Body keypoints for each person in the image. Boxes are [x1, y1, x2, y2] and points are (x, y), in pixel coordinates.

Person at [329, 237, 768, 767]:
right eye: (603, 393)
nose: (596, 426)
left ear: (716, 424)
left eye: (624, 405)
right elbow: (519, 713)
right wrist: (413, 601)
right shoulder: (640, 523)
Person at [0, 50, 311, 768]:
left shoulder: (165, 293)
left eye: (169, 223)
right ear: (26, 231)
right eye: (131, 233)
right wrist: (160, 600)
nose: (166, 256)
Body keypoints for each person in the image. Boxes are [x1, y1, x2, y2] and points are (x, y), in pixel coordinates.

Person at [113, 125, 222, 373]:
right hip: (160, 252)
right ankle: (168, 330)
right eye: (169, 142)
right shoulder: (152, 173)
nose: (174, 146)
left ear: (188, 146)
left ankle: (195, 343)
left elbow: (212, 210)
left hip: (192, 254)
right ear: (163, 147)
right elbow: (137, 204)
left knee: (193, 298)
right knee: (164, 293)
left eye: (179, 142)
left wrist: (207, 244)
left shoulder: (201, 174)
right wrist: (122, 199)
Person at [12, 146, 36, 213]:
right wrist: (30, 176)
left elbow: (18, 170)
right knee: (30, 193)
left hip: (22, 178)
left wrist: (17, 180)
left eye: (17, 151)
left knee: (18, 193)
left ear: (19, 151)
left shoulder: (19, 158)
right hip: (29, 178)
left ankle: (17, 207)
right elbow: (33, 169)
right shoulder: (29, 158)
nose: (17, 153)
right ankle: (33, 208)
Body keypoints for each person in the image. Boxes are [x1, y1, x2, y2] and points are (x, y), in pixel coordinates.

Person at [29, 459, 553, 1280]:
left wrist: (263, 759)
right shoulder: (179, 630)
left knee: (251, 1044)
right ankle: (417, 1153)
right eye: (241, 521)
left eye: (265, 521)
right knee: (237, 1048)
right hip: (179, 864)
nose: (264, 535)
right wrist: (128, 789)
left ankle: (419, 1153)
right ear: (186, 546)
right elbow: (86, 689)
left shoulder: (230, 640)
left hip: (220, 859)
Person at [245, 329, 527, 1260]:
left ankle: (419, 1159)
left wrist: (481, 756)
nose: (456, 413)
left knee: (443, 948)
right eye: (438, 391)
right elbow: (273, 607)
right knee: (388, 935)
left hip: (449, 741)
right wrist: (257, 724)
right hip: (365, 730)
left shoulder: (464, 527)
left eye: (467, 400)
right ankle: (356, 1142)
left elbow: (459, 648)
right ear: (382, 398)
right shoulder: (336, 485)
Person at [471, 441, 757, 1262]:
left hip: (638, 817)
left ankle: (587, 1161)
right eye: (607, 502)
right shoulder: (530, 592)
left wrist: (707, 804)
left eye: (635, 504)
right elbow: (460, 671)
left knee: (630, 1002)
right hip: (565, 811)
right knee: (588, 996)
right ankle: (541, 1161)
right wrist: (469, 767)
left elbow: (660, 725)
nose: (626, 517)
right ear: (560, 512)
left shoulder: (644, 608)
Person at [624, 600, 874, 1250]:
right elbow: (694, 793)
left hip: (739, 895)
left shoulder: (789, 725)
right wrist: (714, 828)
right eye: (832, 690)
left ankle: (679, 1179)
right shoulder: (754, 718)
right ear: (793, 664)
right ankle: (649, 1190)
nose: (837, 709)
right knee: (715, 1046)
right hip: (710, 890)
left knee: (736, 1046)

##############################

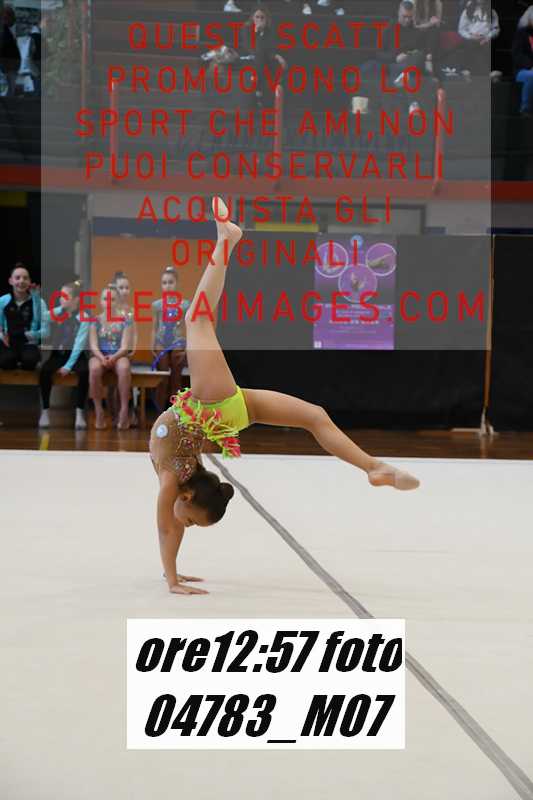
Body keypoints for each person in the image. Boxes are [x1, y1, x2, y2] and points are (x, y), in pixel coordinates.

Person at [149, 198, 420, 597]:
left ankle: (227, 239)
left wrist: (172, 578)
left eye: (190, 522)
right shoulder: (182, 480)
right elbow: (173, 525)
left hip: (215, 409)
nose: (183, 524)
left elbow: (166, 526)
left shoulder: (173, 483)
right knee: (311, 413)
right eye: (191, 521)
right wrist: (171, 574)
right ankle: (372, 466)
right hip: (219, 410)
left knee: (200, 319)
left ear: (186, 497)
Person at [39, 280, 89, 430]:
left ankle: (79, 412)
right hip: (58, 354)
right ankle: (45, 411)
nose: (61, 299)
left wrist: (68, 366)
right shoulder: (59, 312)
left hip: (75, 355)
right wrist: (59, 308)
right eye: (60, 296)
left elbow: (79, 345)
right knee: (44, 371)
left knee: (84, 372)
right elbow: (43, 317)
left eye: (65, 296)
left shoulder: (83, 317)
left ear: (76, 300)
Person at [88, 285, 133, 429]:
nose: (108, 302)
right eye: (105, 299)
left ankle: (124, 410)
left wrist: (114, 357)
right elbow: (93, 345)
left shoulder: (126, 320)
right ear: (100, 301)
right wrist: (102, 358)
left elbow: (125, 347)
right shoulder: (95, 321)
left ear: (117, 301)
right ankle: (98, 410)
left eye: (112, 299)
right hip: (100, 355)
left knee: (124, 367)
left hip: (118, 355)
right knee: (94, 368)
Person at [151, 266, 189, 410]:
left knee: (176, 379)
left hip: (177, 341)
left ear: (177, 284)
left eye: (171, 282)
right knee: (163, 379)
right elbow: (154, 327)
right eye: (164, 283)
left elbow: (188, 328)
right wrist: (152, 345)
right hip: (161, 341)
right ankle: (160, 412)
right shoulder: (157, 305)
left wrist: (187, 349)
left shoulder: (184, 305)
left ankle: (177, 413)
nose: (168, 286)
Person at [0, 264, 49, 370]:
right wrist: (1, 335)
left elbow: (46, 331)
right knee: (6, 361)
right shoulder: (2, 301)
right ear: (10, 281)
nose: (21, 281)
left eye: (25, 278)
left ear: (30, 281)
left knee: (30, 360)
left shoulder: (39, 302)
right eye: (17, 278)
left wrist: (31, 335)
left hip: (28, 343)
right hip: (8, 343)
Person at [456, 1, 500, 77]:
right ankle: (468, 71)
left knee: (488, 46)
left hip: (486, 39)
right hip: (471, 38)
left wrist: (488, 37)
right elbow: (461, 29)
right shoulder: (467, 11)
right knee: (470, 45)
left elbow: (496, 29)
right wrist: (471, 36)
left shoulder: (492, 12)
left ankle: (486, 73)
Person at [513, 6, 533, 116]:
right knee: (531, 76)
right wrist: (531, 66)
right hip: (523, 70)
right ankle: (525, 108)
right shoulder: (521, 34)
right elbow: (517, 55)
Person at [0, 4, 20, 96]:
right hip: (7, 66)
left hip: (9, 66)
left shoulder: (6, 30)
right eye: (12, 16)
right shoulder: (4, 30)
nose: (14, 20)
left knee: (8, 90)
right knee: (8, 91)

##############################

**TASK INSTRUCTIONS**. Out of the entries above, write out only the lines between the line holding "left elbow: (18, 170)" and the line holding "right ankle: (33, 208)", inclusive, each exactly as given.

**RESPONSE FOR THIS EXERCISE**.
left elbow: (18, 170)
right knee: (30, 193)
left hip: (22, 178)
left wrist: (17, 180)
left eye: (17, 151)
left knee: (18, 193)
left ear: (19, 151)
left shoulder: (19, 158)
right hip: (29, 178)
left ankle: (17, 207)
right elbow: (33, 169)
right shoulder: (29, 158)
nose: (17, 153)
right ankle: (33, 208)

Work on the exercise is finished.